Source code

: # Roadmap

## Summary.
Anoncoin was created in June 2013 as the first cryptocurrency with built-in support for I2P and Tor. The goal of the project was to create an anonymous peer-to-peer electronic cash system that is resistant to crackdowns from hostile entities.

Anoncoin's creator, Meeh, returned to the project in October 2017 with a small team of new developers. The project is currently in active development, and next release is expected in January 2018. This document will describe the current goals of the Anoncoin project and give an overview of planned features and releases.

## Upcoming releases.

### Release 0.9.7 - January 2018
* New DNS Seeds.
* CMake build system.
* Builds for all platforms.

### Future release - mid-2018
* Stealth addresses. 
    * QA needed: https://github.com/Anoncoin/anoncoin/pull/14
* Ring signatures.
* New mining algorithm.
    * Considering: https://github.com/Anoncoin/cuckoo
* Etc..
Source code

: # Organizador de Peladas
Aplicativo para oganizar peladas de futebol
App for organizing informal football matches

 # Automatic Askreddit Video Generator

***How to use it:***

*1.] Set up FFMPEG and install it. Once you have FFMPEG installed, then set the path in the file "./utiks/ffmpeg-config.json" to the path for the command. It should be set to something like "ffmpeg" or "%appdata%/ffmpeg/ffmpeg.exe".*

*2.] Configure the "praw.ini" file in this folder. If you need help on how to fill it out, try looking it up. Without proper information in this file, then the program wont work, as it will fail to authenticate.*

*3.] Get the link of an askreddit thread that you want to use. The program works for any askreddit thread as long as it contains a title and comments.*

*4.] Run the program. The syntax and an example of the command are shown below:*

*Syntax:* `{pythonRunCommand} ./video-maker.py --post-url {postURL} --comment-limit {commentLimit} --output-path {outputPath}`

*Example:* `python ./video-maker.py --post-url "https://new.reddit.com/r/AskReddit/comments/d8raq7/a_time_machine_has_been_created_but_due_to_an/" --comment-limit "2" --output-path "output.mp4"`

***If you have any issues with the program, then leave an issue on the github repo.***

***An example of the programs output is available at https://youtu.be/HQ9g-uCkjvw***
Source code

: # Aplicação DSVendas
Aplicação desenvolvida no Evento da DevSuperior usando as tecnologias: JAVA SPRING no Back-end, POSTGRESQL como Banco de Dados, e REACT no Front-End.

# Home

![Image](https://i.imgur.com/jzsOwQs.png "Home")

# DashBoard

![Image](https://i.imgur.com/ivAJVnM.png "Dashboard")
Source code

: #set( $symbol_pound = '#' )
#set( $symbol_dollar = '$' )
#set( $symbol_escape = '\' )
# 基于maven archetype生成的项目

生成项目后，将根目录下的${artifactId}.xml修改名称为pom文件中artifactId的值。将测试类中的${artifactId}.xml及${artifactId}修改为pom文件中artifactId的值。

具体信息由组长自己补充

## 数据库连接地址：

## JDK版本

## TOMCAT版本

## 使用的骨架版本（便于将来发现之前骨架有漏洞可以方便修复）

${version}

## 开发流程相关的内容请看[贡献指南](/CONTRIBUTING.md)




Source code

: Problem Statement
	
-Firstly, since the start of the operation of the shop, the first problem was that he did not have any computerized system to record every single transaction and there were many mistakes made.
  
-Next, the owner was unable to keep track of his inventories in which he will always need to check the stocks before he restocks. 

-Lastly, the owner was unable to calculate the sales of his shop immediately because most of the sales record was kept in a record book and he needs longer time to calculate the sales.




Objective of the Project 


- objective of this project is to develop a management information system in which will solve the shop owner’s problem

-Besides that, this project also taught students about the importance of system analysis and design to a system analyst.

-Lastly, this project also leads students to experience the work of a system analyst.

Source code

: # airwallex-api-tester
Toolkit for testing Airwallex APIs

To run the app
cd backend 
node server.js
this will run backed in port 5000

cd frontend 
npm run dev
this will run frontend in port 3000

•••

● **Instructions for the task**: Reproduce word for word the part of the items that opens with their first line and closes with the line containing "Anoncoin was created", including both ends.

● **Solution to the problem**:
Source code

: # Roadmap

## Summary.
Anoncoin was created in June 2013 as the first cryptocurrency with built-in support for I2P and Tor. The goal of the project was to create an anonymous peer-to-peer electronic cash system that is resistant to crackdowns from hostile entities.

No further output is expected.